Any non-trivial infection may cause anaemia of chronic disease.
physical finding suggesting neoplasm
Including the presence of a mass, lymphadenopathy, hepatomegaly, splenomegaly.
Any active neoplasm may cause anaemia of chronic disease.
physical finding suggesting autoimmune disorder
This might include tenderness of the joints or shoulder girdle, or the presence of a rash.
Other diagnostic factors
common
absent history of high alcohol intake
Although a positive history may be present in people with anaemia of chronic disease, it may prompt consideration of an alternative cause for the anaemia.
absent history of exposure to chemicals and radiation
Although a positive history may be present in people with anaemia of chronic disease, it may prompt consideration of an alternative cause for the anaemia.
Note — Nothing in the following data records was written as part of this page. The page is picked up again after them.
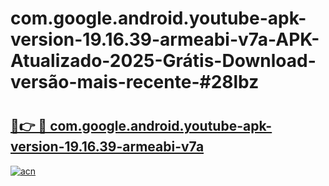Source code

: # com.google.android.youtube-apk-version-19.16.39-armeabi-v7a-APK-Atualizado-2025-Grátis-Download-versão-mais-recente-#28lbz

# <h2><a href="https://ainizakaria.my?title=com.google.android.youtube-apk-version-19.16.39-armeabi-v7a&ref=24M">🔗👉 🔴 com.google.android.youtube-apk-version-19.16.39-armeabi-v7a</a></h2>

[![acn](https://github.com/user-attachments/assets/0f9c940e-d8b0-45ae-aac7-cd30a18b3e1c)](https://ainizakaria.my?title=com.google.android.youtube-apk-version-19.16.39-armeabi-v7a&ref=24M)

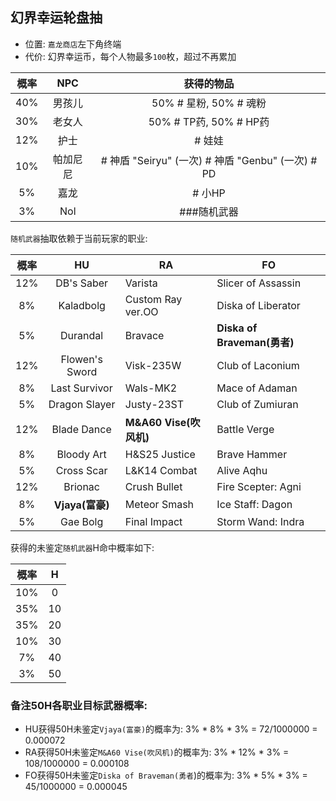 ## 幻界幸运轮盘抽
* 位置: `嘉龙商店`左下角终端
* 代价: 幻界幸运币，每个人物最多`100`枚，超过不再累加

| 概率  | NPC  |                   获得的物品                   |
|:---:|:----:|:-----------------------------------------:|
| 40% | 男孩儿  |            50% # 星粉, 50% # 魂粉             |
| 30% | 老女人  |           50% # TP药, 50% # HP药            |
| 12% |  护士  |                   # 娃娃                    |
| 10% | 帕加尼尼 | # 神盾 "Seiryu" (一次) # 神盾 "Genbu" (一次) # PD |
| 5%  |  嘉龙  |                   # 小HP                   |
| 3%  | Nol  |                  ###随机武器                  |

`随机武器`抽取依赖于当前玩家的职业:

| 概率  |       HU       | RA                | FO                        |
|:---:|:--------------:|-------------------|---------------------------|
| 12% |   DB's Saber   | Varista           | Slicer of Assassin        |
| 8%  |   Kaladbolg    | Custom Ray ver.OO | Diska of Liberator        |
| 5%  |    Durandal    | Bravace           | **Diska of Braveman(勇者)** |
| 12% | Flowen's Sword | Visk-235W         | Club of Laconium          |
| 8%  | Last Survivor  | Wals-MK2          | Mace of Adaman            |
| 5%  | Dragon Slayer  | Justy-23ST        | Club of Zumiuran          |
| 12% |  Blade Dance   | **M&A60 Vise(吹风机)**   | Battle Verge              |
| 8%  |   Bloody Art   | H&S25 Justice     | Brave Hammer              |
| 5%  |   Cross Scar   | L&K14 Combat      | Alive Aqhu                |
| 12% |    Brionac     | Crush Bullet      | Fire Scepter: Agni        |
| 8%  |   **Vjaya(富豪)**    | Meteor Smash      | Ice Staff: Dagon          |
| 5%  |    Gae Bolg    | Final Impact      | Storm Wand: Indra         |

获得的未鉴定`随机武器`H命中概率如下:

| 概率  |  H  |
|:---:|:---:|
| 10% |  0  |
| 35% | 10  |
| 35% | 20  |
| 10% | 30  |
| 7%  | 40  |
| 3%  | 50  |

### 备注50H各职业目标武器概率:
* HU获得50H未鉴定`Vjaya(富豪)`的概率为: 3% * 8% * 3% = 72/1000000 = 0.000072
* RA获得50H未鉴定`M&A60 Vise(吹风机)`的概率为: 3% * 12% * 3% = 108/1000000 = 0.000108
* FO获得50H未鉴定`Diska of Braveman(勇者`)的概率为: 3% * 5% * 3% = 45/1000000 = 0.000045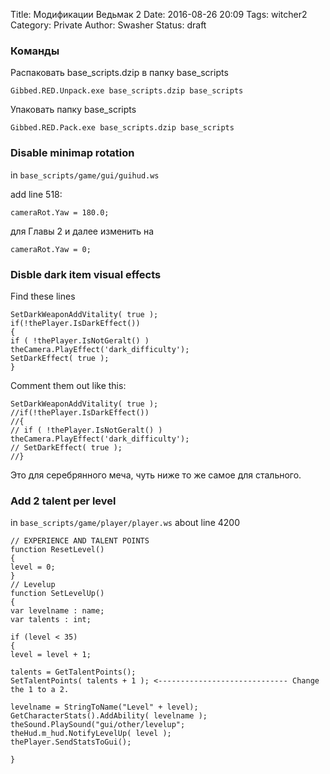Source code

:Title: Модификации Ведьмак 2
Date: 2016-08-26 20:09
Tags: witcher2
Category: Private
Author: Swasher
Status: draft

### Команды

Распаковать base_scripts.dzip в папку base_scripts

    Gibbed.RED.Unpack.exe base_scripts.dzip base_scripts

Упаковать папку base_scripts

    Gibbed.RED.Pack.exe base_scripts.dzip base_scripts

### Disable minimap rotation

in `base_scripts/game/gui/guihud.ws`

add line 518:

    cameraRot.Yaw = 180.0;
    
для Главы 2 и далее изменить на 

    cameraRot.Yaw = 0;
    
### Disble dark item visual effects

Find these lines

    SetDarkWeaponAddVitality( true );
    if(!thePlayer.IsDarkEffect())
    {
    if ( !thePlayer.IsNotGeralt() ) theCamera.PlayEffect('dark_difficulty');
    SetDarkEffect( true );
    }

Comment them out like this:

    SetDarkWeaponAddVitality( true );
    //if(!thePlayer.IsDarkEffect())
    //{
    // if ( !thePlayer.IsNotGeralt() ) theCamera.PlayEffect('dark_difficulty');
    // SetDarkEffect( true );
    //}

Это для серебрянного меча, чуть ниже то же самое для стального.

### Add 2 talent per level

in `base_scripts/game/player/player.ws` about line 4200

    // EXPERIENCE AND TALENT POINTS
    function ResetLevel()
    {
    level = 0;
    }
    // Levelup
    function SetLevelUp()
    {	
    var levelname : name;
    var talents : int;
    
    if (level < 35)
    {
    level = level + 1;
    
    talents = GetTalentPoints();
    SetTalentPoints( talents + 1 ); <----------------------------- Change the 1 to a 2.
    
    levelname = StringToName("Level" + level);
    GetCharacterStats().AddAbility( levelname );
    theSound.PlaySound("gui/other/levelup";
    theHud.m_hud.NotifyLevelUp( level );
    thePlayer.SendStatsToGui();
    
    }

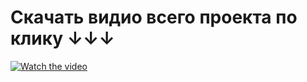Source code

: <h1>Скачать видио всего проекта по клику ↓↓↓</h1>

[![Watch the video](https://i.imgur.com/Ul3yKHw.png)](https://dropmefiles.com/2Vh7v)
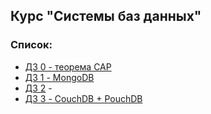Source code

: ## Курс "Системы баз данных"

### Список:

- [ДЗ 0 - теорема CAP](HW_0.md)
- [ДЗ 1 - MongoDB](HW_1.md)
- [ДЗ 2]() -
- [ДЗ 3 - CouchDB + PouchDB](https://denis-zierpka.github.io/DB_Sbertech/)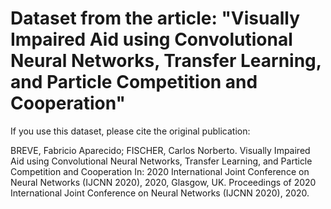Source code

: # Dataset from the article: "Visually Impaired Aid using Convolutional Neural Networks, Transfer Learning, and Particle Competition and Cooperation"

If you use this dataset, please cite the original publication:

BREVE, Fabricio Aparecido; FISCHER, Carlos Norberto. Visually Impaired Aid using Convolutional Neural Networks, Transfer Learning, and Particle Competition and Cooperation In: 2020 International Joint Conference on Neural Networks (IJCNN 2020), 2020, Glasgow, UK. Proceedings of 2020 International Joint Conference on Neural Networks (IJCNN 2020), 2020.
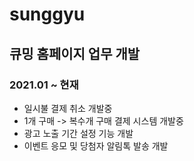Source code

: # sunggyu

## 큐밍 홈페이지 업무 개발
### 2021.01 ~ 현재

- 일시불 결제 취소 개발중
- 1개 구매 -> 복수개 구매 결제 시스템 개발중
- 광고 노출 기간 설정 기능 개발
- 이벤트 응모 및 당첨자 알림톡 발송 개발
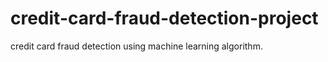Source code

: # credit-card-fraud-detection-project
credit card fraud detection using machine learning algorithm.
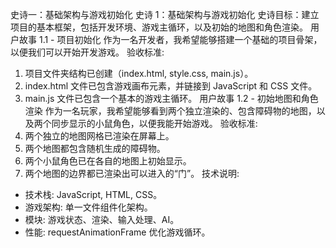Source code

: 史诗一：基础架构与游戏初始化
史诗 1：基础架构与游戏初始化
史诗目标：建立项目的基本框架，包括开发环境、游戏主循环，以及初始的地图和角色渲染。
用户故事 1.1 - 项目初始化
作为一名开发者，我希望能够搭建一个基础的项目骨架，以便我们可以开始开发游戏。
验收标准:
1. 项目文件夹结构已创建（index.html, style.css, main.js）。
2. index.html 文件已包含游戏画布元素，并链接到 JavaScript 和 CSS 文件。
3. main.js 文件已包含一个基本的游戏主循环。
用户故事 1.2 - 初始地图和角色渲染
作为一名玩家，我希望能够看到两个独立渲染的、包含障碍物的地图，以及两个同步显示的小鼠角色，以便我能开始游戏。
验收标准:
1. 两个独立的地图网格已渲染在屏幕上。
2. 两个地图都包含随机生成的障碍物。
3. 两个小鼠角色已在各自的地图上初始显示。
4. 两个地图的边界都已渲染出可以进入的“门”。
技术说明:
- 技术栈: JavaScript, HTML, CSS。
- 游戏架构: 单一文件组件化架构。
- 模块: 游戏状态、渲染、输入处理、AI。
- 性能: requestAnimationFrame 优化游戏循环。
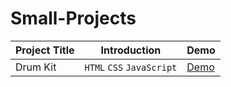 # Small-Projects

|Project Title|Introduction|Demo|
|---|---|---|
|Drum Kit|`HTML` `CSS` `JavaScript`|[Demo](https://)|
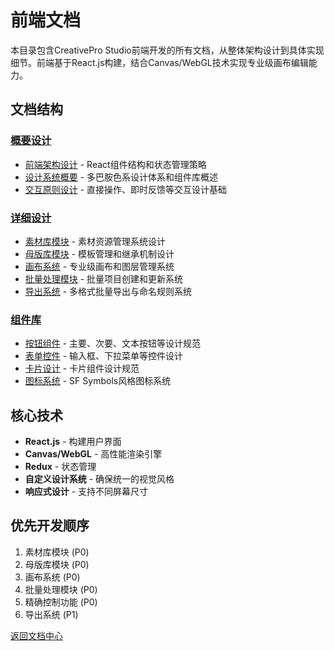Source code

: # 前端文档

本目录包含CreativePro Studio前端开发的所有文档，从整体架构设计到具体实现细节。前端基于React.js构建，结合Canvas/WebGL技术实现专业级画布编辑能力。

## 文档结构

### [概要设计](概要设计/README.md)
- [前端架构设计](概要设计/前端架构设计.md) - React组件结构和状态管理策略
- [设计系统概要](概要设计/设计系统概要.md) - 多巴胺色系设计体系和组件库概述
- [交互原则设计](概要设计/交互原则设计.md) - 直接操作、即时反馈等交互设计基础

### [详细设计](详细设计/README.md)
- [素材库模块](详细设计/素材库模块/README.md) - 素材资源管理系统设计
- [母版库模块](详细设计/母版库模块/README.md) - 模板管理和继承机制设计
- [画布系统](详细设计/画布系统/README.md) - 专业级画布和图层管理系统
- [批量处理模块](详细设计/批量处理模块/README.md) - 批量项目创建和更新系统
- [导出系统](详细设计/导出系统/README.md) - 多格式批量导出与命名规则系统

### [组件库](组件库/README.md)
- [按钮组件](组件库/按钮组件.md) - 主要、次要、文本按钮等设计规范
- [表单控件](组件库/表单控件.md) - 输入框、下拉菜单等控件设计
- [卡片设计](组件库/卡片设计.md) - 卡片组件设计规范
- [图标系统](组件库/图标系统.md) - SF Symbols风格图标系统

## 核心技术

- **React.js** - 构建用户界面
- **Canvas/WebGL** - 高性能渲染引擎
- **Redux** - 状态管理
- **自定义设计系统** - 确保统一的视觉风格
- **响应式设计** - 支持不同屏幕尺寸

## 优先开发顺序

1. 素材库模块 (P0)
2. 母版库模块 (P0)
3. 画布系统 (P0)
4. 批量处理模块 (P0)
5. 精确控制功能 (P0)
6. 导出系统 (P1)

[返回文档中心](../README.md)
absent history of drugs known to be associated with risk of anaemia
Although a positive history may be present in people with anaemia of chronic disease, development of anaemia shortly after commencing a new drug may warrant investigation (as the drug may be the causative agent).
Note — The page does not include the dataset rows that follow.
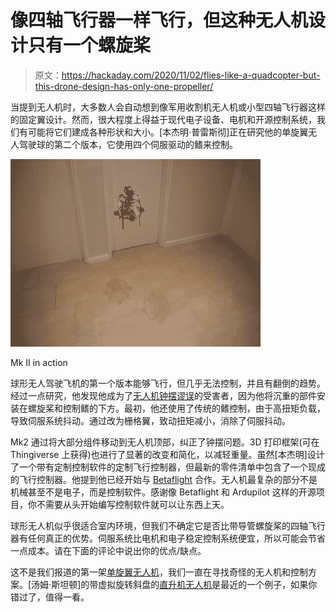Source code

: # 像四轴飞行器一样飞行，但这种无人机设计只有一个螺旋桨

> 原文：<https://hackaday.com/2020/11/02/flies-like-a-quadcopter-but-this-drone-design-has-only-one-propeller/>

当提到无人机时，大多数人会自动想到像军用收割机无人机或小型四轴飞行器这样的固定翼设计。然而，很大程度上得益于现代电子设备、电机和开源控制系统，我们有可能将它们建成各种形状和大小。[本杰明·普雷斯彻]正在研究他的单旋翼无人驾驶球的第二个版本，它使用四个伺服驱动的鳍来控制。

![](img/6e864b0915887cc0a7e1b67ec64d8da0.png)

Mk II in action

球形无人驾驶飞机的第一个版本能够飞行，但几乎无法控制，并且有翻倒的趋势。经过一点研究，他发现他成为了[无人机钟摆谬误](https://www.youtube.com/watch?v=OYHCP3-mpxk)的受害者，因为他将沉重的部件安装在螺旋桨和控制鳍的下方。最初，他还使用了传统的鳍控制，由于高扭矩负载，导致伺服系统抖动。通过改为栅格翼，致动扭矩减小，消除了伺服抖动。

Mk2 通过将大部分组件移动到无人机顶部，纠正了钟摆问题。3D 打印框架(可在 Thingiverse 上获得)也进行了显著的改变和简化，以减轻重量。虽然[本杰明]设计了一个带有定制控制软件的定制飞行控制器，但最新的零件清单中包含了一个现成的飞行控制器。他提到他已经开始与 [Betaflight](https://betaflight.com/) 合作。无人机最复杂的部分不是机械甚至不是电子，而是控制软件。感谢像 Betaflight 和 Ardupilot 这样的开源项目，你不需要从头开始编写控制软件就可以让东西上天。

球形无人机似乎很适合室内环境，但我们不确定它是否比带导管螺旋桨的四轴飞行器有任何真正的优势。伺服系统比电机和电子稳定控制系统便宜，所以可能会节省一点成本。请在下面的评论中说出你的优点/缺点。

这不是我们报道的第一架[单旋翼无人机](https://hackaday.com/2018/08/31/single-rotor-drone-a-thrust-vectoring-monocopter/)，我们一直在寻找奇怪的无人机和控制方案。[汤姆·斯坦顿]的带虚拟旋转斜盘的[直升机无人机](https://hackaday.com/2020/06/25/building-and-flying-a-helicopter-with-a-virtual-swashplate/)是最近的一个例子，如果你错过了，值得一看。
absent history of poor nutrition
Although a positive history may be present in people with anaemia of chronic disease, it may prompt consideration of poor nutrition as an alternative cause for the anaemia.
decreased exercise tolerance
It is often useful to determine what changes may have occurred in the patient's level of activity, as patients often reduce exertion to avoid symptoms.
shortness of breath with exercise
A common symptom of moderate or severe anaemia of any cause.
fatigue
This is a common symptom of moderate or severe anaemia of any cause.
Risk factors
strong
autoimmune disorders
malignancy
acute or chronic infection
The normal host response to infection entails cytokine release and immune system activation that leads to anaemia of chronic disease.[5]
critical illness, major trauma, or major surgery with delayed recovery
Anaemia of chronic disease (ACD) is very common among intensive care unit patients.[15]
Likewise, ACD results from tissue trauma and inflammation occurring with major trauma and major surgery.
chronic disease
Anaemia of chronic disease is common among patients with chronic kidney disease, congestive heart failure, and chronic pulmonary disease.[6][7]
This may be due to decreased erythropoietin production, reduced iron availability for erythropoiesis, and erythropoietin resistance associated with the systemic inflammatory process.